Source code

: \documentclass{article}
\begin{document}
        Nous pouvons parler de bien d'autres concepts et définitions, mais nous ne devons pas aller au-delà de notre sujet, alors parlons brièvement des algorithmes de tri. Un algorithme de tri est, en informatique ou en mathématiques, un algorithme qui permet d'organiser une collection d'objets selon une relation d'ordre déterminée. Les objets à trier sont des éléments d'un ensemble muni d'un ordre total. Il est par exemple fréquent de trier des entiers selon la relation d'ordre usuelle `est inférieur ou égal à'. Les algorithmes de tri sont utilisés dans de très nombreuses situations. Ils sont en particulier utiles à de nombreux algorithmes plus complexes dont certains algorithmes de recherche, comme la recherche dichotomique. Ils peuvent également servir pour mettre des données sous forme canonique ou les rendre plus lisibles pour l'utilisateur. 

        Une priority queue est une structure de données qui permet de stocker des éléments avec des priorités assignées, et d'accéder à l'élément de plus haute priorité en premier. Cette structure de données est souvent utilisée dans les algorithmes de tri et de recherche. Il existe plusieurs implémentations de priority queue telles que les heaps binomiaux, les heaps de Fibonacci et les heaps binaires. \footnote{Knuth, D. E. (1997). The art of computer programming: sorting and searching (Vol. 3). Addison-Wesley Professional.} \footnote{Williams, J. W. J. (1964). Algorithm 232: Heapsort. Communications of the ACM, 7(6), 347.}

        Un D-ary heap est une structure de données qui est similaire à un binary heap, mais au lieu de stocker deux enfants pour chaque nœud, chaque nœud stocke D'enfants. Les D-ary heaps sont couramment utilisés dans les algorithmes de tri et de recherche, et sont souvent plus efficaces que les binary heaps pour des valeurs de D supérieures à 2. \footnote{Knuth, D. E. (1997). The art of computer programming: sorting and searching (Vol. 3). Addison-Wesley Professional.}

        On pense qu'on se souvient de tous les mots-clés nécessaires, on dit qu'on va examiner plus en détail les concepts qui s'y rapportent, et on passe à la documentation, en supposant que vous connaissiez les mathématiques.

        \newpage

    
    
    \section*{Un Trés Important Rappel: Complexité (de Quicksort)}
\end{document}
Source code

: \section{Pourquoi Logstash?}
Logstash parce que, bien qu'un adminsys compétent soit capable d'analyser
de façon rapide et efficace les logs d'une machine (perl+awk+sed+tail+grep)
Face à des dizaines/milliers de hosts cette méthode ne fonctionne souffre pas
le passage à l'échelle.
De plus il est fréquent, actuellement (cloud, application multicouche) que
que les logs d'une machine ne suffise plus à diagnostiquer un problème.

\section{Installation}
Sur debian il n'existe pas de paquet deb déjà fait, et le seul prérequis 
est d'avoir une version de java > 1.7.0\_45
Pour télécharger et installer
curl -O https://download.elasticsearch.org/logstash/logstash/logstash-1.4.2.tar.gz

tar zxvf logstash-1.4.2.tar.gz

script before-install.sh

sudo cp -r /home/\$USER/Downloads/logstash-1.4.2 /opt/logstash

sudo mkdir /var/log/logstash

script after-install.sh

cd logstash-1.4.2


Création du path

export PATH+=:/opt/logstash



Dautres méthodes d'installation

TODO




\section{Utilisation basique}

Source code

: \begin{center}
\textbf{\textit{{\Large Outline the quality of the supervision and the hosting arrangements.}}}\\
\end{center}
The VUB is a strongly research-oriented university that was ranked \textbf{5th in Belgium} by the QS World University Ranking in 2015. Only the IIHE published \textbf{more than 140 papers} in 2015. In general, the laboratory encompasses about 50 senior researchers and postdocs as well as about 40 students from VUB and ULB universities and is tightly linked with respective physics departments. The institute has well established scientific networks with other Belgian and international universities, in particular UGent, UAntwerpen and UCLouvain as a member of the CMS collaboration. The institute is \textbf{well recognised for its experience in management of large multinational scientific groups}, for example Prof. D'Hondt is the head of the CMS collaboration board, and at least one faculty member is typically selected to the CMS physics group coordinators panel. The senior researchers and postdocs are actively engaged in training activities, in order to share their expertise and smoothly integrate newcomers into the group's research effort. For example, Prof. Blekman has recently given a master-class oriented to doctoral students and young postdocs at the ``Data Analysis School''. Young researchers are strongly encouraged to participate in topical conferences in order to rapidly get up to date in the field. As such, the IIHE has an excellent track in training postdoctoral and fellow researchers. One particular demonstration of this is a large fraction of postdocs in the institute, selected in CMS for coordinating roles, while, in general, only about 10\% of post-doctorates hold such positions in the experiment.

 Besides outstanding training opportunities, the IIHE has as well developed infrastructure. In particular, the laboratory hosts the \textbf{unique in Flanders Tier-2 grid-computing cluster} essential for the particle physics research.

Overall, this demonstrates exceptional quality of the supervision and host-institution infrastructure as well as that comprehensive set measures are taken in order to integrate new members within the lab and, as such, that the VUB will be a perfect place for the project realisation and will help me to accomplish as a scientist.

○ ○ ○ ○ ○ ○ ○

YOUR ASSIGNMENT:
The material should be transcribed exactly, every line included.

SOLVED EXERCISE:
Source code

: \documentclass{article}
\begin{document}
        Nous pouvons parler de bien d'autres concepts et définitions, mais nous ne devons pas aller au-delà de notre sujet, alors parlons brièvement des algorithmes de tri. Un algorithme de tri est, en informatique ou en mathématiques, un algorithme qui permet d'organiser une collection d'objets selon une relation d'ordre déterminée. Les objets à trier sont des éléments d'un ensemble muni d'un ordre total. Il est par exemple fréquent de trier des entiers selon la relation d'ordre usuelle `est inférieur ou égal à'. Les algorithmes de tri sont utilisés dans de très nombreuses situations. Ils sont en particulier utiles à de nombreux algorithmes plus complexes dont certains algorithmes de recherche, comme la recherche dichotomique. Ils peuvent également servir pour mettre des données sous forme canonique ou les rendre plus lisibles pour l'utilisateur. 

        Une priority queue est une structure de données qui permet de stocker des éléments avec des priorités assignées, et d'accéder à l'élément de plus haute priorité en premier. Cette structure de données est souvent utilisée dans les algorithmes de tri et de recherche. Il existe plusieurs implémentations de priority queue telles que les heaps binomiaux, les heaps de Fibonacci et les heaps binaires. \footnote{Knuth, D. E. (1997). The art of computer programming: sorting and searching (Vol. 3). Addison-Wesley Professional.} \footnote{Williams, J. W. J. (1964). Algorithm 232: Heapsort. Communications of the ACM, 7(6), 347.}

        Un D-ary heap est une structure de données qui est similaire à un binary heap, mais au lieu de stocker deux enfants pour chaque nœud, chaque nœud stocke D'enfants. Les D-ary heaps sont couramment utilisés dans les algorithmes de tri et de recherche, et sont souvent plus efficaces que les binary heaps pour des valeurs de D supérieures à 2. \footnote{Knuth, D. E. (1997). The art of computer programming: sorting and searching (Vol. 3). Addison-Wesley Professional.}

        On pense qu'on se souvient de tous les mots-clés nécessaires, on dit qu'on va examiner plus en détail les concepts qui s'y rapportent, et on passe à la documentation, en supposant que vous connaissiez les mathématiques.

        \newpage

    
    
    \section*{Un Trés Important Rappel: Complexité (de Quicksort)}
\end{document}
Source code

: \section{Pourquoi Logstash?}
Logstash parce que, bien qu'un adminsys compétent soit capable d'analyser
de façon rapide et efficace les logs d'une machine (perl+awk+sed+tail+grep)
Face à des dizaines/milliers de hosts cette méthode ne fonctionne souffre pas
le passage à l'échelle.
De plus il est fréquent, actuellement (cloud, application multicouche) que
que les logs d'une machine ne suffise plus à diagnostiquer un problème.

\section{Installation}
Sur debian il n'existe pas de paquet deb déjà fait, et le seul prérequis 
est d'avoir une version de java > 1.7.0\_45
Pour télécharger et installer
curl -O https://download.elasticsearch.org/logstash/logstash/logstash-1.4.2.tar.gz

tar zxvf logstash-1.4.2.tar.gz

script before-install.sh

sudo cp -r /home/\$USER/Downloads/logstash-1.4.2 /opt/logstash

sudo mkdir /var/log/logstash

script after-install.sh

cd logstash-1.4.2


Création du path

export PATH+=:/opt/logstash



Dautres méthodes d'installation

TODO




\section{Utilisation basique}

Source code

: \begin{center}
\textbf{\textit{{\Large Outline the quality of the supervision and the hosting arrangements.}}}\\
\end{center}
The VUB is a strongly research-oriented university that was ranked \textbf{5th in Belgium} by the QS World University Ranking in 2015. Only the IIHE published \textbf{more than 140 papers} in 2015. In general, the laboratory encompasses about 50 senior researchers and postdocs as well as about 40 students from VUB and ULB universities and is tightly linked with respective physics departments. The institute has well established scientific networks with other Belgian and international universities, in particular UGent, UAntwerpen and UCLouvain as a member of the CMS collaboration. The institute is \textbf{well recognised for its experience in management of large multinational scientific groups}, for example Prof. D'Hondt is the head of the CMS collaboration board, and at least one faculty member is typically selected to the CMS physics group coordinators panel. The senior researchers and postdocs are actively engaged in training activities, in order to share their expertise and smoothly integrate newcomers into the group's research effort. For example, Prof. Blekman has recently given a master-class oriented to doctoral students and young postdocs at the ``Data Analysis School''. Young researchers are strongly encouraged to participate in topical conferences in order to rapidly get up to date in the field. As such, the IIHE has an excellent track in training postdoctoral and fellow researchers. One particular demonstration of this is a large fraction of postdocs in the institute, selected in CMS for coordinating roles, while, in general, only about 10\% of post-doctorates hold such positions in the experiment.

 Besides outstanding training opportunities, the IIHE has as well developed infrastructure. In particular, the laboratory hosts the \textbf{unique in Flanders Tier-2 grid-computing cluster} essential for the particle physics research.

Overall, this demonstrates exceptional quality of the supervision and host-institution infrastructure as well as that comprehensive set measures are taken in order to integrate new members within the lab and, as such, that the VUB will be a perfect place for the project realisation and will help me to accomplish as a scientist.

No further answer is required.